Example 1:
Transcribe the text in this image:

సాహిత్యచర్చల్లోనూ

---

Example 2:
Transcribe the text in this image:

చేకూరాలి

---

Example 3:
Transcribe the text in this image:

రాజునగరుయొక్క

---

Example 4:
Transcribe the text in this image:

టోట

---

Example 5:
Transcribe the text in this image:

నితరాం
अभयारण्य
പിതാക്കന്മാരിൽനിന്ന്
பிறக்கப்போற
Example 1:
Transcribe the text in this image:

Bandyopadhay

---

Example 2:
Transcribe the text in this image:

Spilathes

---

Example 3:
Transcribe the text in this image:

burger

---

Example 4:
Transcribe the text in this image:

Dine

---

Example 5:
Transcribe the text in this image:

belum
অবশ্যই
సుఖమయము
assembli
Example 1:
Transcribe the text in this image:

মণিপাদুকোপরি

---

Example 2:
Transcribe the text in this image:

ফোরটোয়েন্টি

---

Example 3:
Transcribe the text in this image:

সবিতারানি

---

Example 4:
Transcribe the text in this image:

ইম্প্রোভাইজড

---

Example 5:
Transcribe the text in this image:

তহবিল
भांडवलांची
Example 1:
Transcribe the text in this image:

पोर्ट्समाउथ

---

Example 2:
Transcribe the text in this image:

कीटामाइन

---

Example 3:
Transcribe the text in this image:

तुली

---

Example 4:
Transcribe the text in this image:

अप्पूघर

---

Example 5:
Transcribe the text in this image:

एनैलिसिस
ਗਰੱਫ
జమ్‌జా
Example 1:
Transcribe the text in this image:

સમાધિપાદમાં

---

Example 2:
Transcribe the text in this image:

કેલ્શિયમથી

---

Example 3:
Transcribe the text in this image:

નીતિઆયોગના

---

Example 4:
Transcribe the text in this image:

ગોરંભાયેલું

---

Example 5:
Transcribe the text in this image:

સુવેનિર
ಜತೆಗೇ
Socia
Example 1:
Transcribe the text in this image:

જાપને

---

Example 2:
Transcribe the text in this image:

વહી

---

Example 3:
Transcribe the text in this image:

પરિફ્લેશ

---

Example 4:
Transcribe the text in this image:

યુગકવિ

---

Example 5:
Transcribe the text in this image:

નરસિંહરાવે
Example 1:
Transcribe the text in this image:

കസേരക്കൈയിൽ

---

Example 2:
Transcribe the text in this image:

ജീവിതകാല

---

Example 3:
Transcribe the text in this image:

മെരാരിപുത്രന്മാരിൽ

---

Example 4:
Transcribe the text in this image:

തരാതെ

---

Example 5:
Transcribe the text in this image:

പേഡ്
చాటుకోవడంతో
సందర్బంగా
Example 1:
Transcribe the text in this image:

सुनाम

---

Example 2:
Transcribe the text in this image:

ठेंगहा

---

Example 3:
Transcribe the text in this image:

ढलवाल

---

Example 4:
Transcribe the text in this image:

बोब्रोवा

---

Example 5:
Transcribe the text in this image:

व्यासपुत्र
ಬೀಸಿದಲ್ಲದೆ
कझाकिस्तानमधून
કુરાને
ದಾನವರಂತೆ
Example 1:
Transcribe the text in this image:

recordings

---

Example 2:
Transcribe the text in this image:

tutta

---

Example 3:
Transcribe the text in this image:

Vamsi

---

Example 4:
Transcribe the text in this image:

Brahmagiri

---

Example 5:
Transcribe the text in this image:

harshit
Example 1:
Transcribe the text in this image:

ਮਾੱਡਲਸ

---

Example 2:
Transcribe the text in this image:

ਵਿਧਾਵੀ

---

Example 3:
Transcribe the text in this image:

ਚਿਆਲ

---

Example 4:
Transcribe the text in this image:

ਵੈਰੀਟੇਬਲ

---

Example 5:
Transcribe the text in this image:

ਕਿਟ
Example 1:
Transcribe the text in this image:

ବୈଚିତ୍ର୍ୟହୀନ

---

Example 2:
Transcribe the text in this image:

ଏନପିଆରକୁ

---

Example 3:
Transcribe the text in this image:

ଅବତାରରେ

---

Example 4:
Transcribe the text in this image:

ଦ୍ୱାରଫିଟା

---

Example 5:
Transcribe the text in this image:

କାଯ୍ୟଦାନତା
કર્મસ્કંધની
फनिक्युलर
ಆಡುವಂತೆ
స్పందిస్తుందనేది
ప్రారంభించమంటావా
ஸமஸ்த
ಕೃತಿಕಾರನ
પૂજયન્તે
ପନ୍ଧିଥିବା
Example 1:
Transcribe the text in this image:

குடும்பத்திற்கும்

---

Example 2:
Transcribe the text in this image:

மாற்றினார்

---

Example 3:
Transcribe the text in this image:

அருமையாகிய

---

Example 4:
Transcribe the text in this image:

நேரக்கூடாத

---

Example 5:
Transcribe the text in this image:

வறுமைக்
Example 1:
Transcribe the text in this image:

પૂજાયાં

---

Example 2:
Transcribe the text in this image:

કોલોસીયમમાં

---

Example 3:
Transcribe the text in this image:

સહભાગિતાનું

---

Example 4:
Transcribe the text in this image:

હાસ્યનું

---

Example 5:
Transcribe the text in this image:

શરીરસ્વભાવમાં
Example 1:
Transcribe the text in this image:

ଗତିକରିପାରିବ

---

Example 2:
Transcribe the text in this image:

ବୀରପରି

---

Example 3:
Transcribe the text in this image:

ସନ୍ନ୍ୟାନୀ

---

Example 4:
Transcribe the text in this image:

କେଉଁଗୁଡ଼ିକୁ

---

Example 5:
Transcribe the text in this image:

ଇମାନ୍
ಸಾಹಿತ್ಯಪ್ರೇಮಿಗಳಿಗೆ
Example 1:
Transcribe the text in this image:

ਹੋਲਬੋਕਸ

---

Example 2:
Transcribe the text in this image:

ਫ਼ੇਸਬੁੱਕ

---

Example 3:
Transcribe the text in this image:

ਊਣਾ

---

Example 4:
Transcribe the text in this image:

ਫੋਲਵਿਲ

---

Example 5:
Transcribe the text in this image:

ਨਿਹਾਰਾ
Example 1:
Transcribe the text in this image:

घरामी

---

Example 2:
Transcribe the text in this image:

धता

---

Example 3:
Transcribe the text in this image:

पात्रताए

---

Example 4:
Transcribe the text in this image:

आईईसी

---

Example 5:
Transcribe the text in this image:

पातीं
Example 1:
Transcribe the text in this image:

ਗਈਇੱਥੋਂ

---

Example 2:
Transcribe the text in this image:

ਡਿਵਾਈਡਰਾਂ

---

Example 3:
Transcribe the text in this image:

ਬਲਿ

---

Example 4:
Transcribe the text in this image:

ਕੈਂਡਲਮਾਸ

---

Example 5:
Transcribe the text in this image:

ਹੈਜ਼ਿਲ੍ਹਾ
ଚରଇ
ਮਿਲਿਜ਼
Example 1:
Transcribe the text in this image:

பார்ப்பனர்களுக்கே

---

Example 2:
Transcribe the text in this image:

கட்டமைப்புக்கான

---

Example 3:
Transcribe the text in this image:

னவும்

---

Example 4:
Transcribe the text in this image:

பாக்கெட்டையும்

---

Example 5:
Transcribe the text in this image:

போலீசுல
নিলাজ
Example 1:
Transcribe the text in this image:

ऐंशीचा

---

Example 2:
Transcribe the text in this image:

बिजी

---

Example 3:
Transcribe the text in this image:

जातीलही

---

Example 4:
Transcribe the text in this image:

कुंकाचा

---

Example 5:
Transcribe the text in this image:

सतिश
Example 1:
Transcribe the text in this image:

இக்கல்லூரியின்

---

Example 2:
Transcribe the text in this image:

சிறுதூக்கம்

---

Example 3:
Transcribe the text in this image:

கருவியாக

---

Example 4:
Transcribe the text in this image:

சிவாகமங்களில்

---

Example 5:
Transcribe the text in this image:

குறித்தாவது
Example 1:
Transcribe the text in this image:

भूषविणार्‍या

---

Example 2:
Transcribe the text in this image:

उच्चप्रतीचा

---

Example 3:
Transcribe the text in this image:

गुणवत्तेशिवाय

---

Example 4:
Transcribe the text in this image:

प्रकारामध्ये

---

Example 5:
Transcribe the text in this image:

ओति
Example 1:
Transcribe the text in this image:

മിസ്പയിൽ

(Problem details) Reproduce the items word for word, from the first line up to and including the line that contains "ইম্প্রোভাইজড".

(Solution to this task)
Example 1:
Transcribe the text in this image:

సాహిత్యచర్చల్లోనూ

---

Example 2:
Transcribe the text in this image:

చేకూరాలి

---

Example 3:
Transcribe the text in this image:

రాజునగరుయొక్క

---

Example 4:
Transcribe the text in this image:

టోట

---

Example 5:
Transcribe the text in this image:

నితరాం
अभयारण्य
പിതാക്കന്മാരിൽനിന്ന്
பிறக்கப்போற
Example 1:
Transcribe the text in this image:

Bandyopadhay

---

Example 2:
Transcribe the text in this image:

Spilathes

---

Example 3:
Transcribe the text in this image:

burger

---

Example 4:
Transcribe the text in this image:

Dine

---

Example 5:
Transcribe the text in this image:

belum
অবশ্যই
సుఖమయము
assembli
Example 1:
Transcribe the text in this image:

মণিপাদুকোপরি

---

Example 2:
Transcribe the text in this image:

ফোরটোয়েন্টি

---

Example 3:
Transcribe the text in this image:

সবিতারানি

---

Example 4:
Transcribe the text in this image:

ইম্প্রোভাইজড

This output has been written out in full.